REPUBLIKA.CO.ID, JAKARTA -- Penyidik KPK Novel Baswedan menegaskan petinggi Lippo Group, Eddy Sindoro, ditangkap KPK bukan karena adanya red notice. Eddy Sindoro ditangkap menggunakan cara lain.
"Eddy Sindoro tidak ditangkap berdasarkan red notice Eddy Sindoro ditangkap saat Mabes Polri masih memproses red notice, red notice tidak pernah digunakan untuk penangkapan Eddy Sindoro," kata Novel Baswedan di Pengadilan Tindak Pidana Korupsi (Tipikor) Jakarta, Kamis (10/1).
Novel Baswedan menjadi saksi untuk terdakwa Lucas yang didakwa membantu pelarian Eddy Sindoro selaku terdakwa dugaan tindak pidana korupsi memberi hadiah atau janji kepada pegawai negeri atau penyelenggara negara terkait dengan pengurusan perkara di Pengadilan Negeri Jakarta Pusat sejak 2016. Eddy Sindoro diketahui sudah berada di luar negeri sejak April 2016.
Saat ini, Eddy Sindoro masih berstatus sebagai saksi dalam perkara penyuapan kepada panitera PN Jakarta Pusat. Lalu, ia berpindah-pindah negara hingga akhirnya menyerahkan diri ke penyidik KPK di Singapura pada 12 Oktober 2018.

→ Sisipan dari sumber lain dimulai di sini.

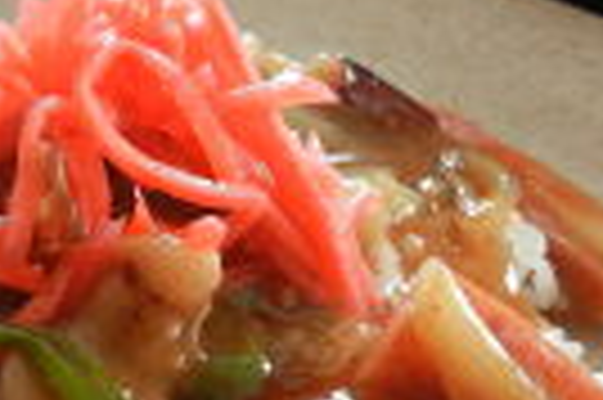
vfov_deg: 14.7
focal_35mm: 93
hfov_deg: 21.9
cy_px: 225
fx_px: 1556
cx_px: 212
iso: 262
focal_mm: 5.4
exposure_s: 1/30
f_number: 3.5
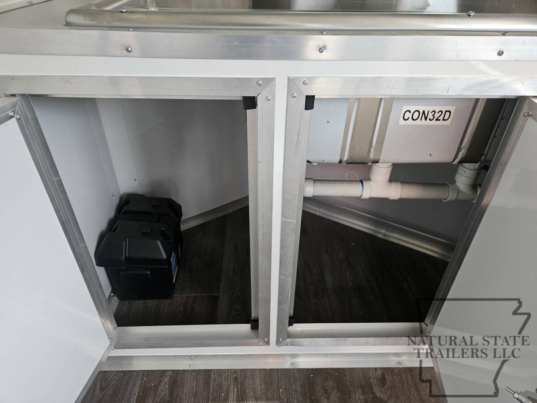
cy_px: 202
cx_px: 268
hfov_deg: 73.9
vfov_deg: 58.9
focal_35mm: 23
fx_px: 357
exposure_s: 1/120
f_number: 1.8
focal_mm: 5.4
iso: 320
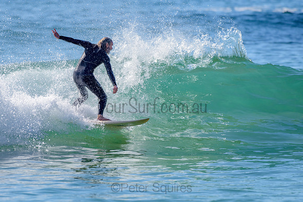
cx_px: 117
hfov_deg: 3.4
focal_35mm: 613
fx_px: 5160
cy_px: 91
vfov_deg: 2.2
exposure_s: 1/2000
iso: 140
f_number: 5.6
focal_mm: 500
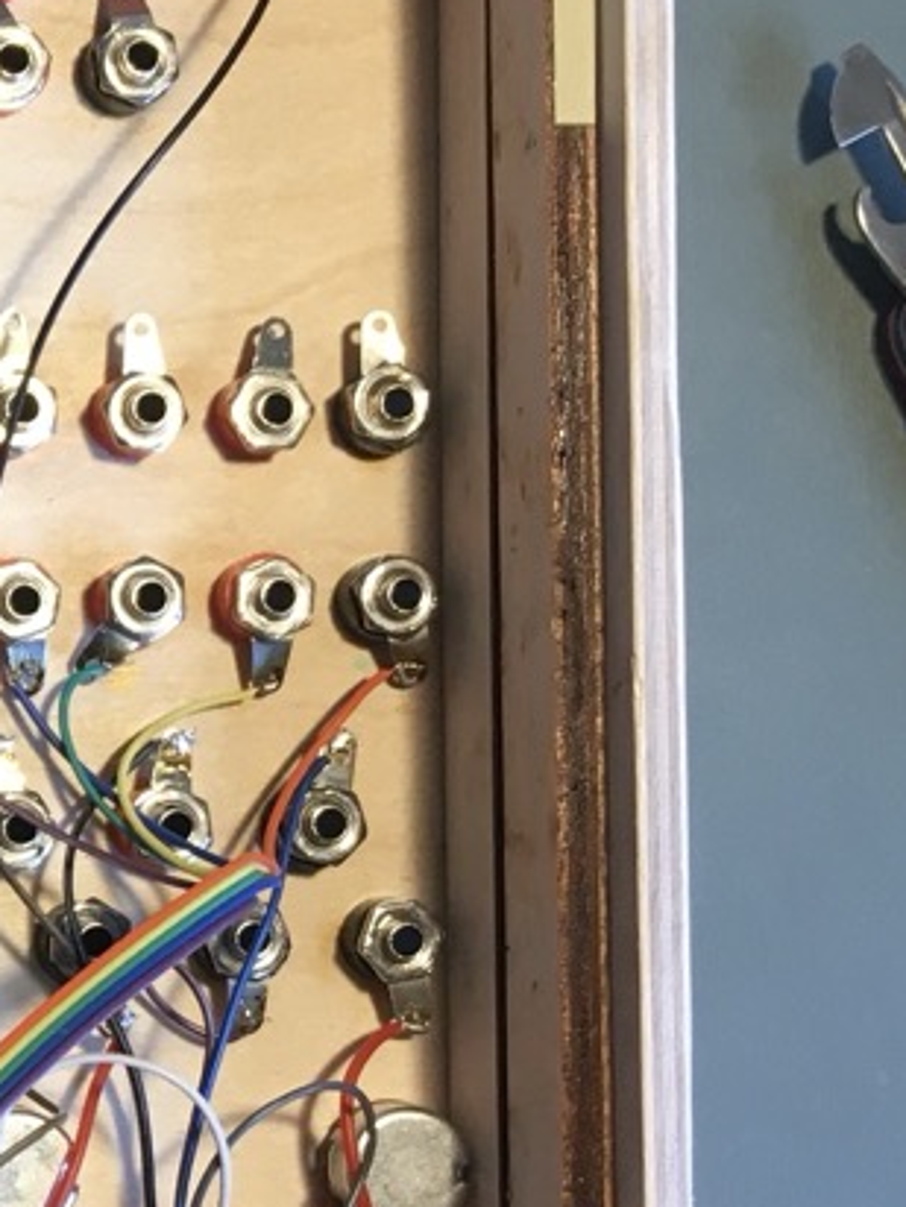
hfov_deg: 14.2
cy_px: 806
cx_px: -803
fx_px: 3141
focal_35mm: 90
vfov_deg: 21.7
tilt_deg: -86.0
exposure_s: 1/33
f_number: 2.2
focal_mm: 4.15
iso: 40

Eddy Sindoro. (Republika/Wihdan)
Novel adalah koordinator tim penyidik dalam penyidikan untuk tersangka Eddy Sindoro maupun Lucas. "Ada beberapa cara yang ditempuh KPK, tidak semata-mata red notice saja karena keberhasilan red notice kecil tetapi di KPK ada cara lain yang ternyata lain lebih tinggi keberhasilannya, saya sudah beberapa kali melakukan penangkapan di luar negeri tanpa red notice, misalnya dengan bekerja sama dengan KPK di negara lain," tambah Novel.
Red notice adalah permintaan untuk menemukan dan menahan sementara seseorang yang dianggap terlibat dalam kasus kriminal. Namun, status seseorang tersebut sudah ditetapkan sebagai tersangka dan masuk dalam daftar pencarian orang (DPO).
Untuk menerbitkan red notice, kepolisian dari negara anggota interpol akan lebih dahulu mengirimkan permintaan pencarian dan penangkapan seorang tersangka. "Eddy Sindoro ditetapkan sebagai tersangka sejak November 2016, kami melakukan pemanggilan ke yang bersangkutan tetapi tidak datang karena sedang di luar negeri, lalu kembali lagi dipanggil pada Maret 2017 tetapi tidak hadir dan tidak mau hadir karena berada di luar negeri," ungkap Novel.
Pada November 2016, KPK mendapat rekaman pembicaraan antara Eddy Sindoro dan Lucas yang menunjukkan bahwa Eddy tidak mau pulang dan Lucas memberikan saran dan masukan untuk tidak pulang. Selanjutnya, kata Novel, pihaknya dapat info sekitar September 2018 bahwa Eddy pernah dideportasi dari Malaysia ke Indonesia.
Terdakwa kasus perintangan penyidikan perkara korupsi, Lucas, menjalani sidang di Pengadilan Tipikor, Jakarta, Kamis (10/1/2019). (ANTARA)
Tim penyidik lalu mengecek data perlintasan imigrasi, kemudian data tidak ditemukan. Langkah berikutnya, pihaknya melakukan penyidikan ke CCTV bandara.
"Ternyata ada pihak-pihak yang membantu Eddy tidak masuk ke Indonesia sehingga kami tidak bisa melakukan pemeriksaan kepada yang bersangkutan," jelas Novel.
Akhirnya, KPK pun menyampaikan permintaan pencarian orang ke Bareskrim untuk memasukkan Eddy ke dalam daftar pencarian orang (DPO). "Eddy saat menjadi saksi juga sudah dua kali pada bulan April 2016 dan akhir 2016. Kami juga mencegah yang bersangkutan setelah menjadi tersangka pada tahun 2018," tambah Novel.
Setelah mengetahui adanya keinginan Eddy Sindoro untuk pulang ke Indonesia tetapi tidak masuk ke batas imigrasi, tetapi melakukan penyidikan kepada terdakwa Lucas. "Kami mendapat info bahwa Eddy mau menyerahkan diri. Kami dibantu KBRI Singapura dan melakukan penangkapan untuk diperiksa di Jakarta," tegas Novel.